Ancak, bunu yaparken ortaya öyle bir insanlık tragedyası çıkıyor ki, romanın içinde her türlü insanın kendi hikâyesi var.
Üstelik, o kadar tarafsız davranmış ki romanda sadece Sarışaban’dan Samsun’a mübadele edilen Türklerin acılarını değil, ters yönde mübadele edilen Rumların aynı seviyede göz yaşartan destanını da okuyorsunuz.
Romanda olaylar gerçek ama kahramanlar hayal ürünü. Ben 48. sayfada köyüm Kurudere ile karşılaşınca romanın kahramanlarını kendi dedelerim, nenelerim olarak algılamaya başladım.
Benim büyüklerim zamanın Kavala Vilayeti’nin Sarışaban (Hrisoupoli) Nahiyesi’nin artık var olmayan Kurudere (Xerias) köyündenler. Akın Üner’in büyükleri ise yine aynı nahiyenin Muratlı (Skopas) köyünden mübadil olmuşlar.

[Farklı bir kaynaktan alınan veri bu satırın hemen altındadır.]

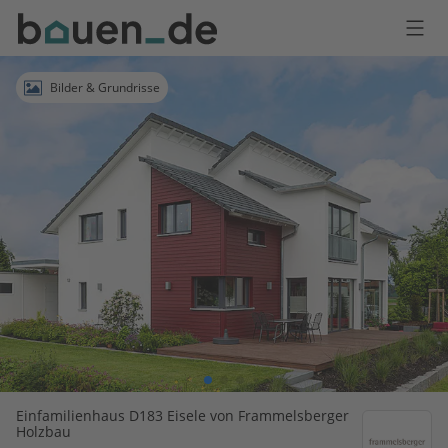
Bauen
Logo
Anmelden
Bilder & Grundrisse
Einfamilienhaus D183 Eisele von Frammelsberger
Holzbau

Dedem romanda yer alan çeteci Debreli Hasan ile akraba olduğumuzu iddia ederdi. Yine romanda yer alan Hasan’ın yardımcısı Gara (Kara) Kedi “yavur”un (gâvur) belalısı olarak menkıbelerde hep yer alırdı.
Dedem “Bre Hristo ile bir gecede nasıl düşman olduk, anlamadım gitti!” diye sora sora öldü.

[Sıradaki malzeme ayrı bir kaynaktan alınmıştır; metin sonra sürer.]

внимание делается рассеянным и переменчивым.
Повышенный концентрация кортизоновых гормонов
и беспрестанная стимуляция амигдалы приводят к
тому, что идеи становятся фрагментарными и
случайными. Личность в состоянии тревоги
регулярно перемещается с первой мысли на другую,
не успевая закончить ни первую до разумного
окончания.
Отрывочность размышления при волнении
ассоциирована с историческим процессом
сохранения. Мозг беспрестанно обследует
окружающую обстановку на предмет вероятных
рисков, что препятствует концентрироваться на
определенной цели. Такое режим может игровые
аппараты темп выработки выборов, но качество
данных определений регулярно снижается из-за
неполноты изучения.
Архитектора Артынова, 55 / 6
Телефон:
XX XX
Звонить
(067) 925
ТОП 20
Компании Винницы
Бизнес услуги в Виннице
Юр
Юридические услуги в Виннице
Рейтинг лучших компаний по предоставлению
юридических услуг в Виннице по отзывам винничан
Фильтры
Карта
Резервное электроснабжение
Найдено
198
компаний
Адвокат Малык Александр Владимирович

Eminim, Hristo Dede de aynı soruya cevap araya araya Sarışaban’da göçtü gitti.
* * *
Maalesef, bu romanı Akın Üner kendi imkânları ile bastırmış. 1922-1924 arasında yaşanan mübadeleyi muhteşem bir kurgu ve dille anlatan romana ulaşmak için önce Akın Üner’e (0532-376 99 67 veya akinüner@hotmail.com) ulaşmak gerekiyor.
* * *
Ben bu güzel romanı tabii ki ivedilikle Rumeli ve Balkan Mübadillerine tavsiye ediyorum.
Ancak, gönlüm Kürt dostlarımın da romanı okumasını istiyor.
Bu topraklarda yaşayan ne kadar insan türü varsa, nerede ise o kadar tragedya var. Bazı Kürtler son zamanlarda sadece kendilerinin tragedya yaşadığını zannetmeye başladılar. Adeta, diğer insanları unutmaya yüz tuttular.
Roman mübadillerin de “Yetti gari be!” diye haykırma hakkını nasıl kazandıklarını anlatıyor.
Ama onlar “Yetti gari be!” yerine “Gel sarılalım be gardaşlık!” demeyi tercih ettiler.
Zira, onlar artık geri dönecek bir yer kalmadığını biliyorlardı!